Anniversary of the Battle of Gettysburg where approximately 40,000 to 50,000 men were slaughtered in three days of mortal combat. Pictured here: the bloated carcasses of dead union soldiers laying on the battlefield of Gettysburg, Pennsylvania.

 

On November 19, 2013 Rep. Fitzpatrick of Pennsylvania was granted permission to address the carnage of the battle of Gettysburg and to remember Abraham Lincoln’s Gettysburg Address speech.

“Mr. Speaker, I rise today in recognition of 278 simple words spoken a century and a half ago in a small town in my home state of Pennsylvania. When President Lincoln addressed the crowd assembled at the dedication of the National Cemetery at Gettysburg, he noted in his speech that his words were ones that, “the world will little note, nor long remember”. Yet, 150 years later, President Lincoln’s words of sacrifice and strength still ring true. Even amidst the fog of a still raging civil war, Lincoln promised that “this nation, under God, shall have a new birth of freedom”–and that “government of the people, by the people, for the people, shall not perish from the earth.”

────────────────────

=== LIST OF TASKS ===
1. According to the Gettysburg text, why did Rep. Fitzpatrick rise to speak on November 19, 2013? Answer in one to three sentences.
2. Rewrite the part of the Gettysburg text between "On November 19, 2013" and "Gettysburg Address speech.", inclusive, substituting "bloodshed" for "carnage".
The lines that come next have no connection to the Gettysburg text.

=== PROVIDED MATERIAL ===
────────────────────

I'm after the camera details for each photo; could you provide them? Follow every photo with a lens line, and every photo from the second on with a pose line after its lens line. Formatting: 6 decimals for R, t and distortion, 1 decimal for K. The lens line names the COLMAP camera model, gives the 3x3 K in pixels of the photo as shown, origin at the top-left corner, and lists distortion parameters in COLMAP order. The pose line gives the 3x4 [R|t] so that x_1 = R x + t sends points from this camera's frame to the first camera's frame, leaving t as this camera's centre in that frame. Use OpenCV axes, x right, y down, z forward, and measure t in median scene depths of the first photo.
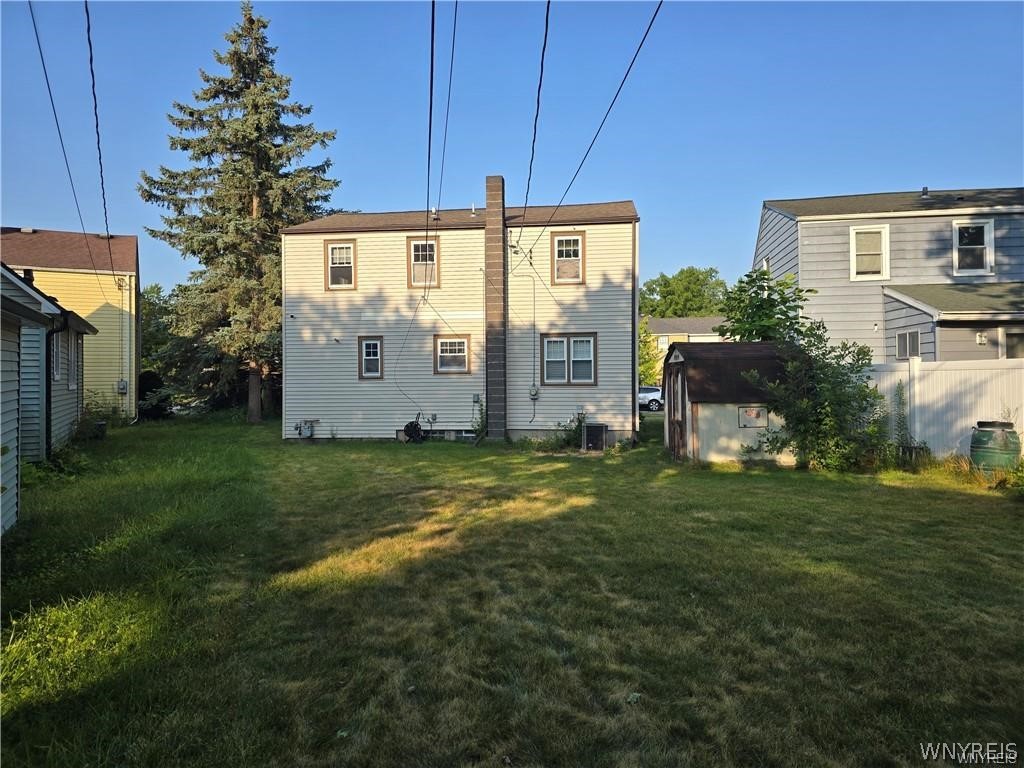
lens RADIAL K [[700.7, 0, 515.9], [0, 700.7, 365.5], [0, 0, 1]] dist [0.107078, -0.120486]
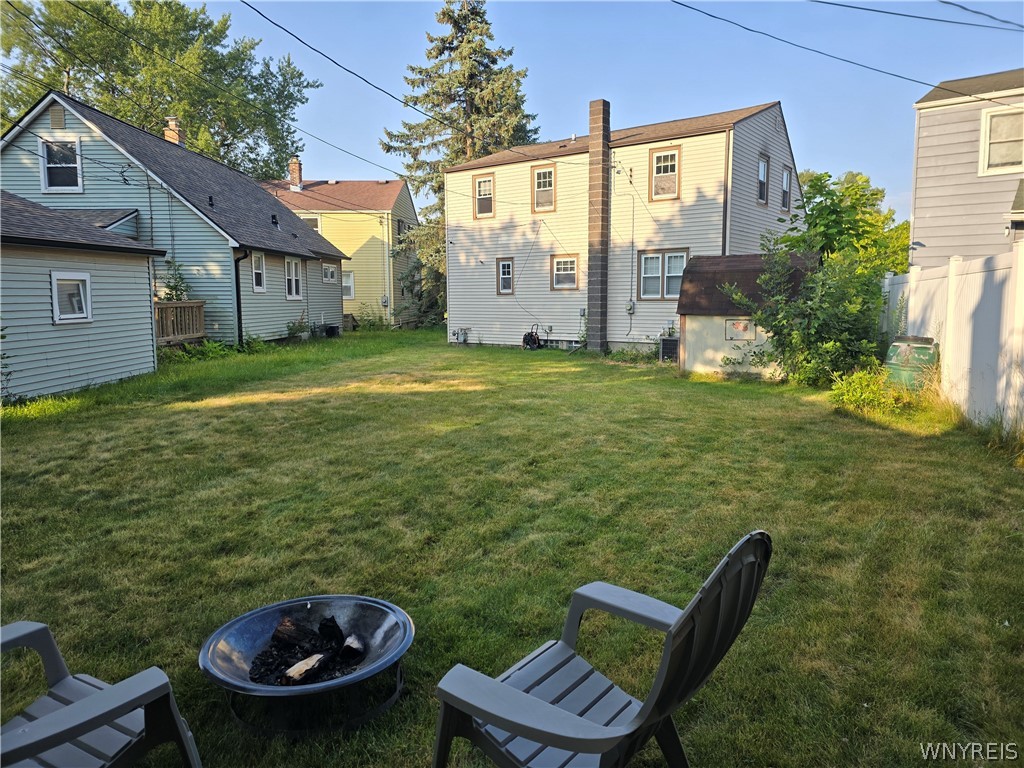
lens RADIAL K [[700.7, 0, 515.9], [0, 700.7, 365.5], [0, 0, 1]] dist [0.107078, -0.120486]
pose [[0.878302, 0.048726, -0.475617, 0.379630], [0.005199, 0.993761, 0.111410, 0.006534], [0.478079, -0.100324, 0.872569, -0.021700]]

────────────────────

=== RESULTS FOR THE EXERCISE ===
1. He rose in recognition of the 278 words that President Lincoln spoke a century and a half earlier at the dedication of the National Cemetery at Gettysburg, Pennsylvania. He had been granted permission to address the carnage of the battle of Gettysburg and to remember Lincoln's Gettysburg Address.

2.
On November 19, 2013 Rep. Fitzpatrick of Pennsylvania was granted permission to address the bloodshed of the battle of Gettysburg and to remember Abraham Lincoln’s Gettysburg Address speech.